Deep Transfer Learning with Xfer

Transfer learning in 3 lines of code:

repurposer = xfer.LrRepurposer(source_model, feature_layer_names=['fc7'])
repurposer.repurpose(train_iterator)
predictions = repurposer.predict_label(test_iterator)

Keep reading below to see Xfer in action!

Overview

What is Xfer?

Xfer is a library that allows quick and easy transfer of knowledge stored in deep neural networks. It can be used for the classification of data of arbitrary numeric format, and can be applied to the common cases of image or text data.

Xfer can be used as a pipeline that spans from extracting features to training a repurposer. The repurposer is then an object that performs classification in the target task.

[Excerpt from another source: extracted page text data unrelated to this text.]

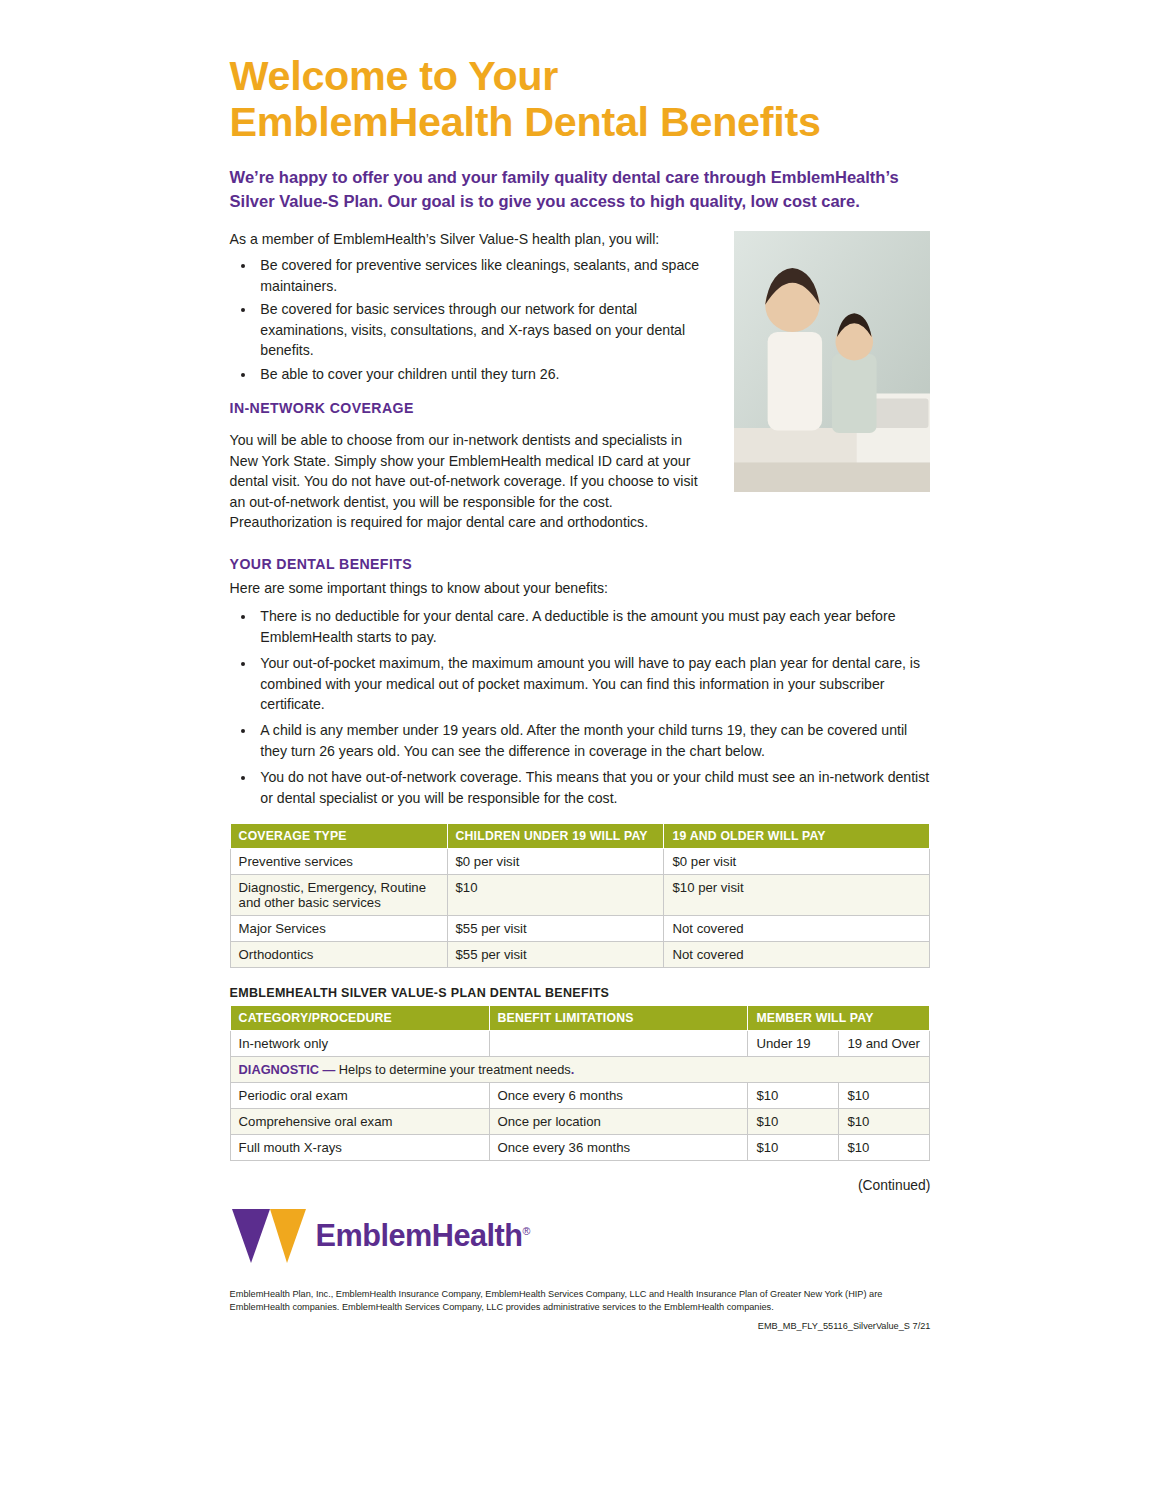Welcome to Your
EmblemHealth Dental Benefits
We’re happy to offer you and your family quality dental care through EmblemHealth’s Silver Value-S Plan. Our goal is to give you access to high quality, low cost care.
As a member of EmblemHealth’s Silver Value-S health plan, you will:
Be covered for preventive services like cleanings, sealants, and space maintainers.
Be covered for basic services through our network for dental examinations, visits, consultations, and X-rays based on your dental benefits.
Be able to cover your children until they turn 26.
In-Network Coverage
You will be able to choose from our in-network dentists and specialists in New York State. Simply show your EmblemHealth medical ID card at your dental visit. You do not have out-of-network coverage. If you choose to visit an out-of-network dentist, you will be responsible for the cost. Preauthorization is required for major dental care and orthodontics.
Your Dental Benefits
Here are some important things to know about your benefits:
There is no deductible for your dental care. A deductible is the amount you must pay each year before EmblemHealth starts to pay.
Your out-of-pocket maximum, the maximum amount you will have to pay each plan year for dental care, is combined with your medical out of pocket maximum. You can find this information in your subscriber certificate.
A child is any member under 19 years old. After the month your child turns 19, they can be covered until they turn 26 years old. You can see the difference in coverage in the chart below.
You do not have out-of-network coverage. This means that you or your child must see an in-network dentist or dental specialist or you will be responsible for the cost.
| Coverage Type | Children Under 19 Will Pay | 19 and Older Will Pay |
| --- | --- | --- |
| Preventive services | $0 per visit | $0 per visit |
| Diagnostic, Emergency, Routine and other basic services | $10 | $10 per visit |
| Major Services | $55 per visit | Not covered |
| Orthodontics | $55 per visit | Not covered |
EmblemHealth Silver Value-S Plan Dental Benefits
| Category/Procedure | Benefit Limitations | Member Will Pay |
| --- | --- | --- |
| In-network only | | Under 19 | 19 and Over |
| DIAGNOSTIC — Helps to determine your treatment needs . |
| Periodic oral exam | Once every 6 months | $10 | $10 |
| Comprehensive oral exam | Once per location | $10 | $10 |
| Full mouth X-rays | Once every 36 months | $10 | $10 |
(Continued)
EmblemHealth®
EmblemHealth Plan, Inc., EmblemHealth Insurance Company, EmblemHealth Services Company, LLC and Health Insurance Plan of Greater New York (HIP) are EmblemHealth companies. EmblemHealth Services Company, LLC provides administrative services to the EmblemHealth companies.
EMB_MB_FLY_55116_SilverValue_S 7/21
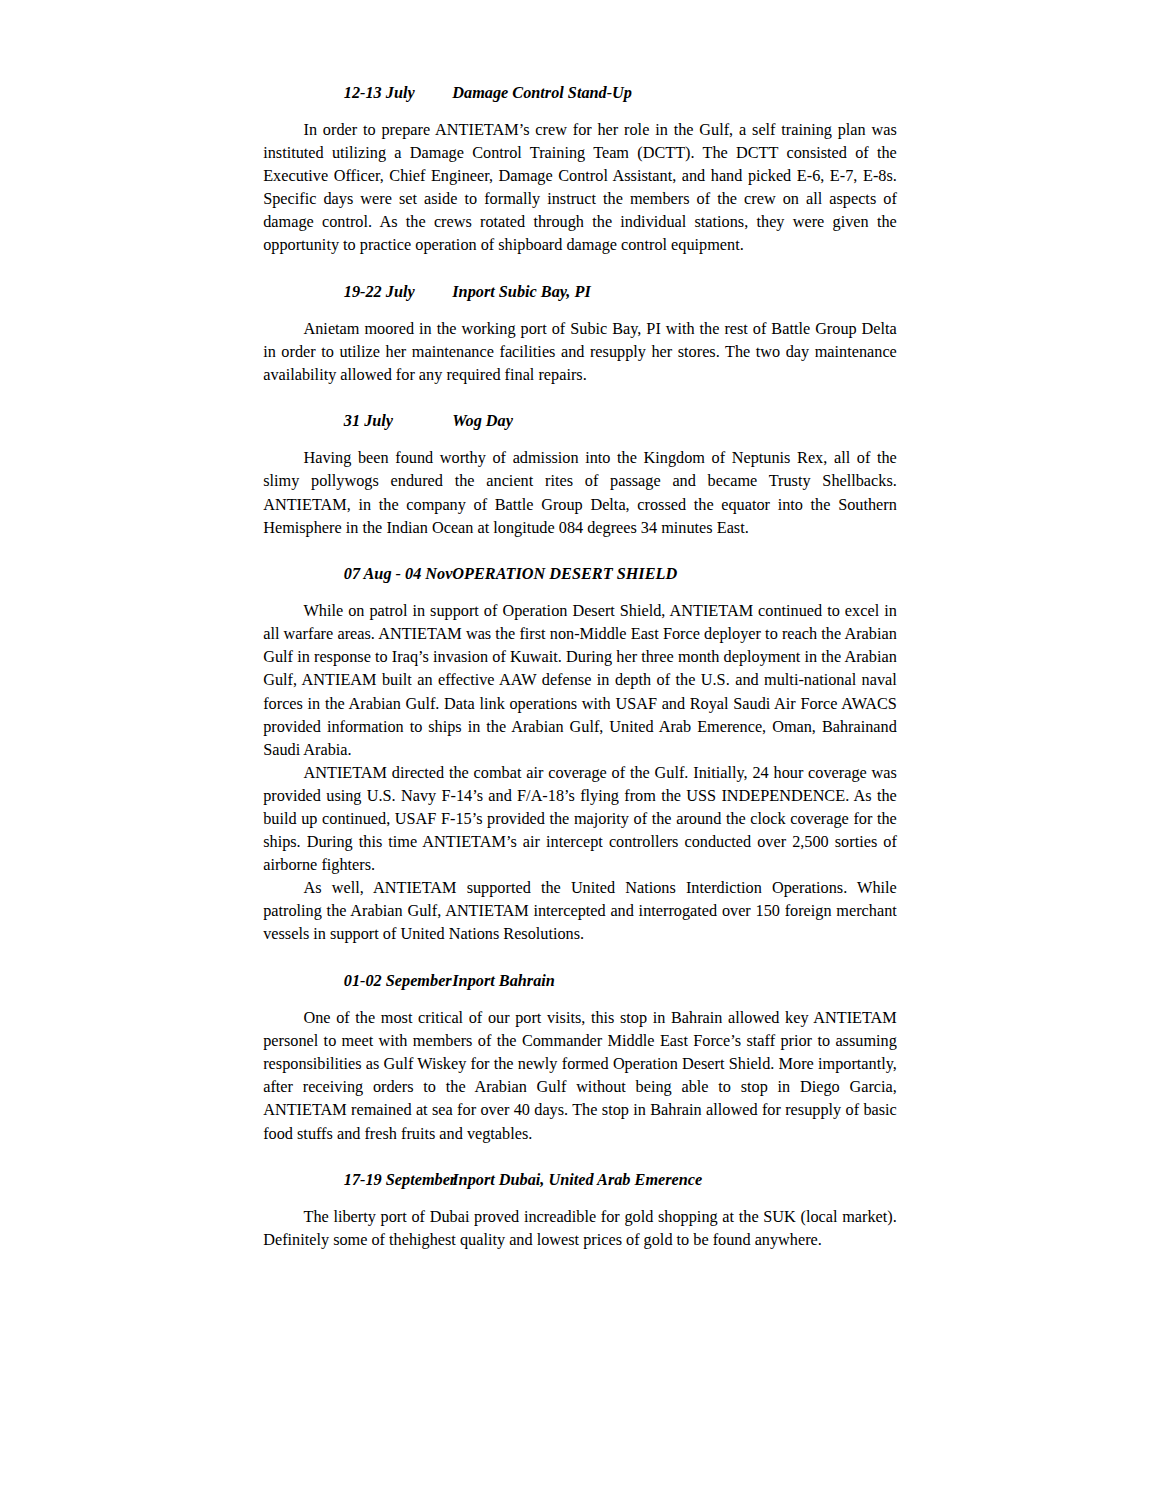12-13 July Damage Control Stand-Up
In order to prepare ANTIETAM’s crew for her role in the Gulf, a self training plan was instituted utilizing a Damage Control Training Team (DCTT). The DCTT consisted of the Executive Officer, Chief Engineer, Damage Control Assistant, and hand picked E-6, E-7, E-8s. Specific days were set aside to formally instruct the members of the crew on all aspects of damage control. As the crews rotated through the individual stations, they were given the opportunity to practice operation of shipboard damage control equipment.
19-22 July Inport Subic Bay, PI
Anietam moored in the working port of Subic Bay, PI with the rest of Battle Group Delta in order to utilize her maintenance facilities and resupply her stores. The two day maintenance availability allowed for any required final repairs.
31 July Wog Day
Having been found worthy of admission into the Kingdom of Neptunis Rex, all of the slimy pollywogs endured the ancient rites of passage and became Trusty Shellbacks. ANTIETAM, in the company of Battle Group Delta, crossed the equator into the Southern Hemisphere in the Indian Ocean at longitude 084 degrees 34 minutes East.
07 Aug - 04 Nov OPERATION DESERT SHIELD
While on patrol in support of Operation Desert Shield, ANTIETAM continued to excel in all warfare areas. ANTIETAM was the first non-Middle East Force deployer to reach the Arabian Gulf in response to Iraq’s invasion of Kuwait. During her three month deployment in the Arabian Gulf, ANTIEAM built an effective AAW defense in depth of the U.S. and multi-national naval forces in the Arabian Gulf. Data link operations with USAF and Royal Saudi Air Force AWACS provided information to ships in the Arabian Gulf, United Arab Emerence, Oman, Bahrainand Saudi Arabia.
ANTIETAM directed the combat air coverage of the Gulf. Initially, 24 hour coverage was provided using U.S. Navy F-14’s and F/A-18’s flying from the USS INDEPENDENCE. As the build up continued, USAF F-15’s provided the majority of the around the clock coverage for the ships. During this time ANTIETAM’s air intercept controllers conducted over 2,500 sorties of airborne fighters.
As well, ANTIETAM supported the United Nations Interdiction Operations. While patroling the Arabian Gulf, ANTIETAM intercepted and interrogated over 150 foreign merchant vessels in support of United Nations Resolutions.
01-02 Sepember Inport Bahrain
One of the most critical of our port visits, this stop in Bahrain allowed key ANTIETAM personel to meet with members of the Commander Middle East Force’s staff prior to assuming responsibilities as Gulf Wiskey for the newly formed Operation Desert Shield. More importantly, after receiving orders to the Arabian Gulf without being able to stop in Diego Garcia, ANTIETAM remained at sea for over 40 days. The stop in Bahrain allowed for resupply of basic food stuffs and fresh fruits and vegtables.
17-19 September Inport Dubai, United Arab Emerence
The liberty port of Dubai proved increadible for gold shopping at the SUK (local market). Definitely some of thehighest quality and lowest prices of gold to be found anywhere.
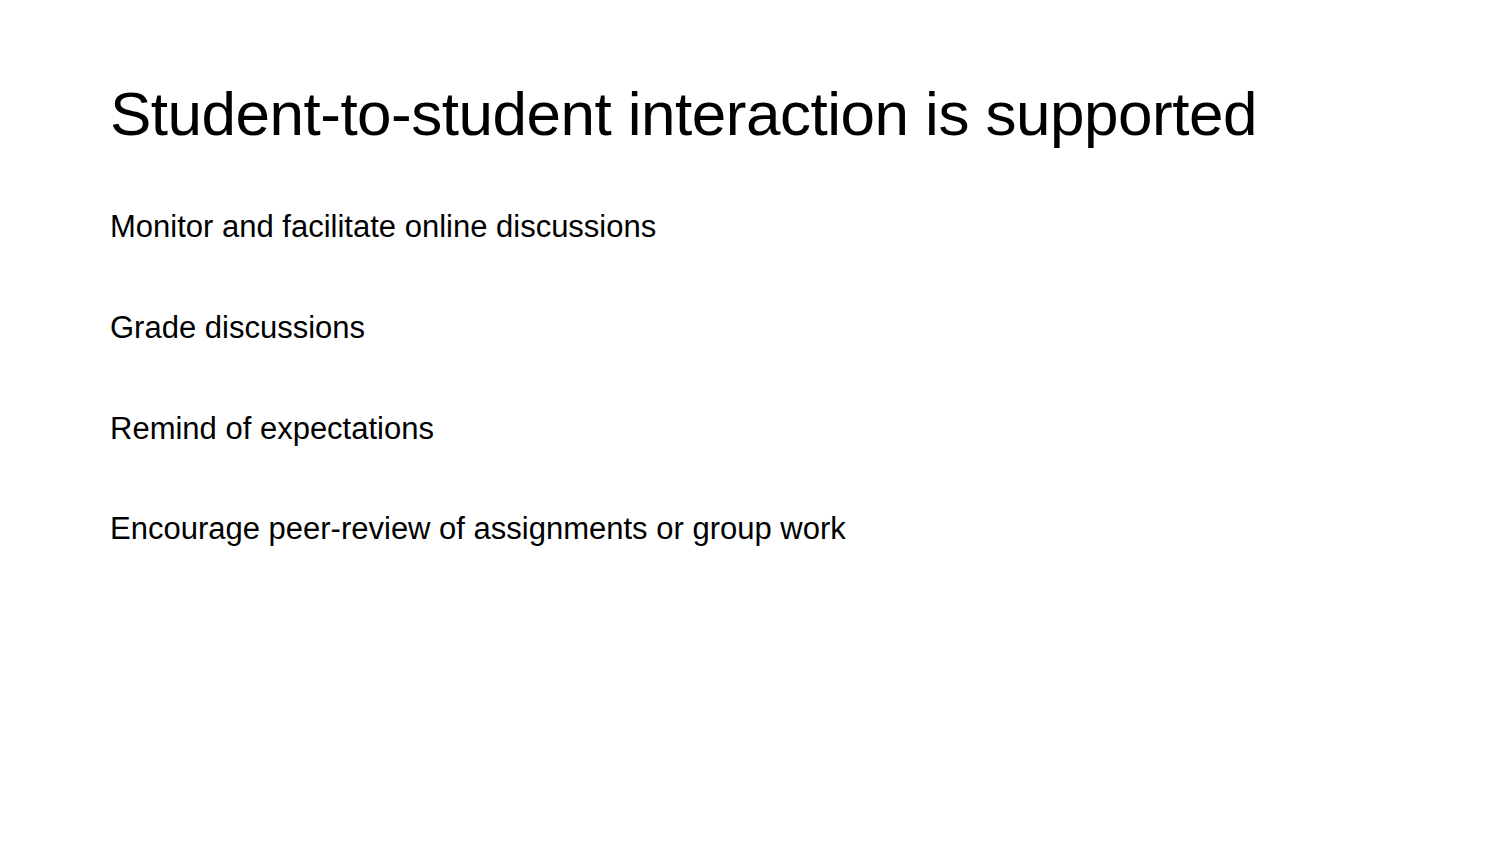Student-to-student interaction is supported
Monitor and facilitate online discussions
Grade discussions
Remind of expectations
Encourage peer-review of assignments or group work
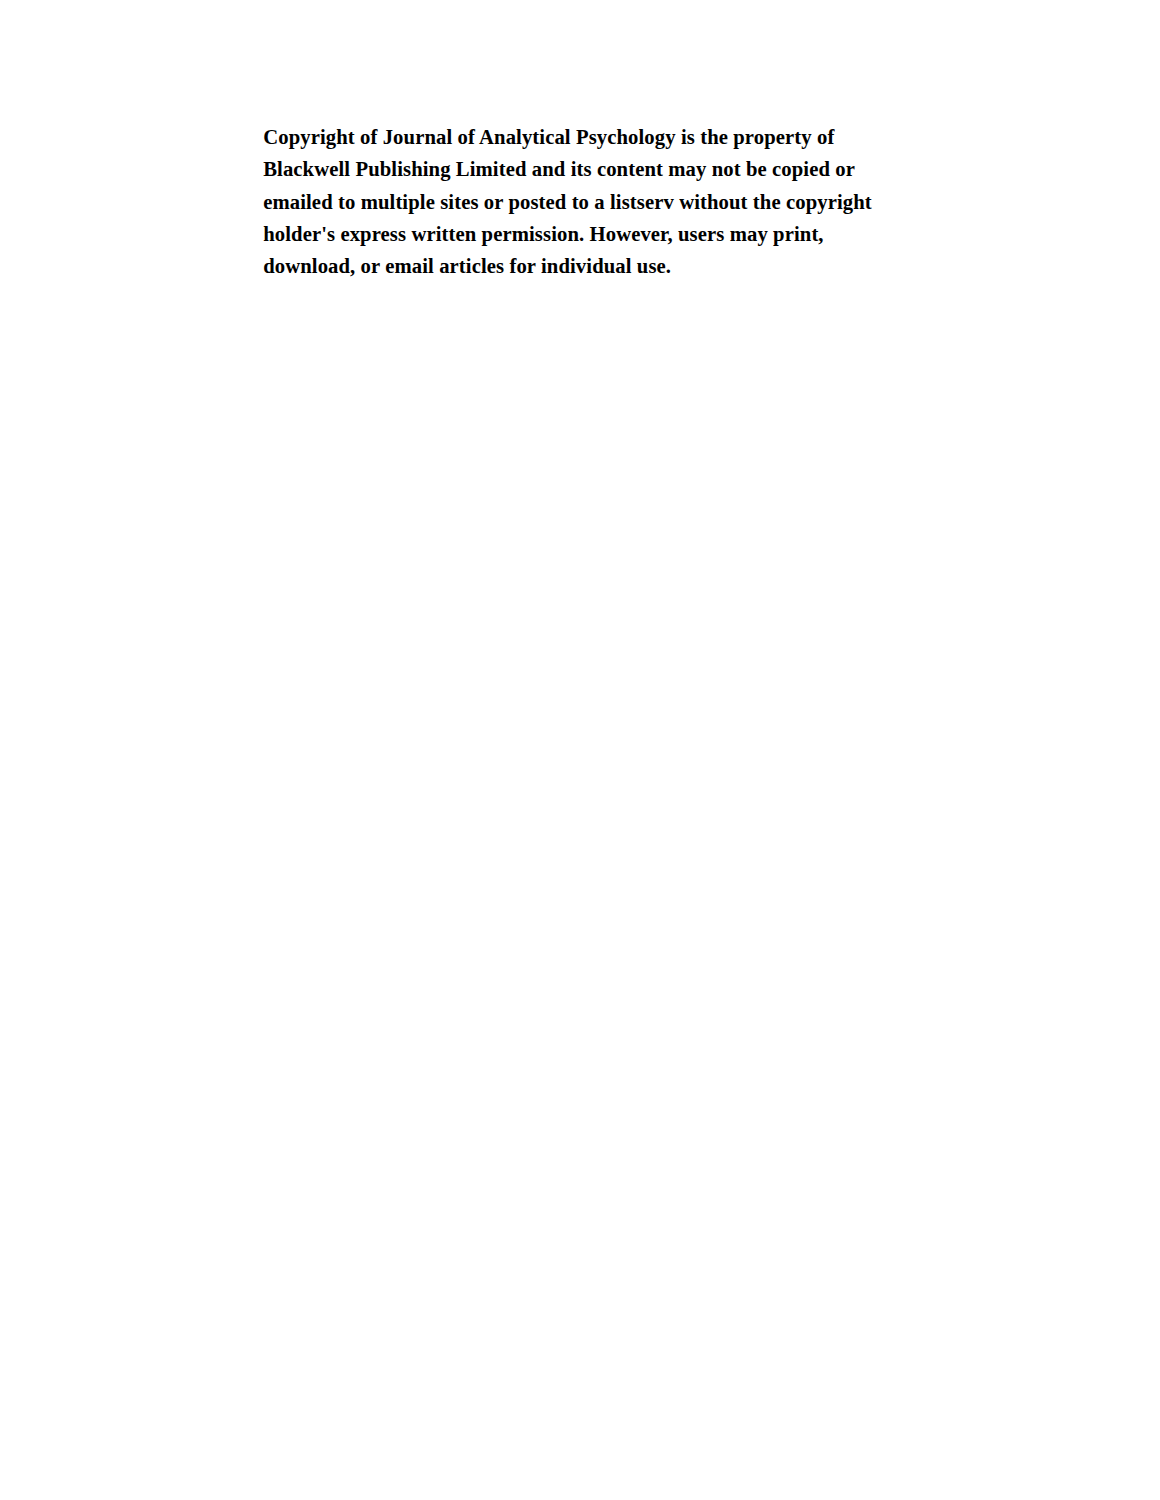Copyright of Journal of Analytical Psychology is the property of Blackwell Publishing Limited and its content may not be copied or emailed to multiple sites or posted to a listserv without the copyright holder's express written permission. However, users may print, download, or email articles for individual use.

You can also use individual components of Xfer as part of your own pipeline. For example, you can leverage the feature extractor to extract features from deep neural networks or ModelHandler, which allows for quick building of neural networks, even if you are not an MXNet expert.

How can Xfer help me?

  • Resource efficiency: you don’t have to train big neural networks from scratch.
  • Data efficiency: by transferring knowledge, you can classify complex data even if you have very few labels.
  • Easy access to neural networks: you don’t need to be an ML ninja in order to leverage the power of neural networks. With Xfer you can easily re-use them or even modify existing architectures and create your own solution.
  • Uncertainty modeling: With the Bayesian neural network (BNN) or the Gaussian process (GP) repurposers, you can obtain uncertainty in the predictions of the repurposer.
  • Utilities for feature extraction from neural networks.
  • Rapid prototyping.

This Demo

In this notebook we demonstrate Xfer in an image classification task. A pre-trained neural network is selected, from which we transfer knowledge for the classification task in the target domain. The target task is a much smaller set of images that come from a different domain (hand-drawn sketches), therefore the classifier from the source task cannot be used as is, without repurposing. Therefore, the aim is to train a new classifier and it is vital to transfer knowledge from the source task, due to the extremely scarce target dataset. The new classifier for the target task is either a meta-model or a modified and fine-tuned clone of the source task’s neural network.

Components

Xfer is comprised of 2 components:

  • ModelHandler - Extracts features from pretrained model and performs model manipulation
  • Repurposer - Repurposes model for target task

Transfer Learing Pipeline

In the following, we demonstrate the Xfer workflow:

  1. A data iterator creation
  2. A pre-trained model selection (i.e. picking a source task)
  3. Feature extraction with the ModelHandler
  4. Repurposer used to perform transfer learning from the source task to the target task

First we import or define all relevant modules and utilities.

In [1]:
import numpy as np
import os
import json
import random
import logging
import glob

import mxnet as mx
from sklearn.model_selection import StratifiedShuffleSplit
from sklearn.metrics import classification_report
from matplotlib import pylab as plt
%matplotlib inline

import xfer

seed=2
random.seed(seed)
np.random.seed(seed)
mx.random.seed(seed)

logger = logging.getLogger()
logger.setLevel(logging.INFO)

# Change the default option below to test Xfer on other datasets (or use your own!).
TEST_IMAGES = 'test_sketches/' # Options: 'test_images' or 'test_sketches' or 'test_images_sketch'
In [2]:
def get_iterators_from_folder(data_dir, train_size=0.6, batchsize=10, label_name='softmax_label', data_name='data', random_state=1):
    """
    Method to create iterators from data stored in a folder with the following structure:
    /data_dir
        /class1
            class1_img1
            class1_img2
            ...
            class1_imgN
        /class2
            class2_img1
            class2_img2
            ...
            class2_imgN
        ...
        /classN
    """
    # assert dir exists
    if not os.path.isdir(data_dir):
        raise ValueError('Directory not found: {}'.format(data_dir))
    # get class names
    classes = [x.split('/')[-1] for x in glob.glob(data_dir+'/*')]
    classes.sort()
    fnames = []
    labels = []
    for c in classes:
            # get all the image filenames and labels
            images = glob.glob(data_dir+'/'+c+'/*')
            images.sort()
            fnames += images
            labels += [c]*len(images)
    # create label2id mapping
    id2label = dict(enumerate(set(labels)))
    label2id = dict((v,k) for k, v in id2label.items())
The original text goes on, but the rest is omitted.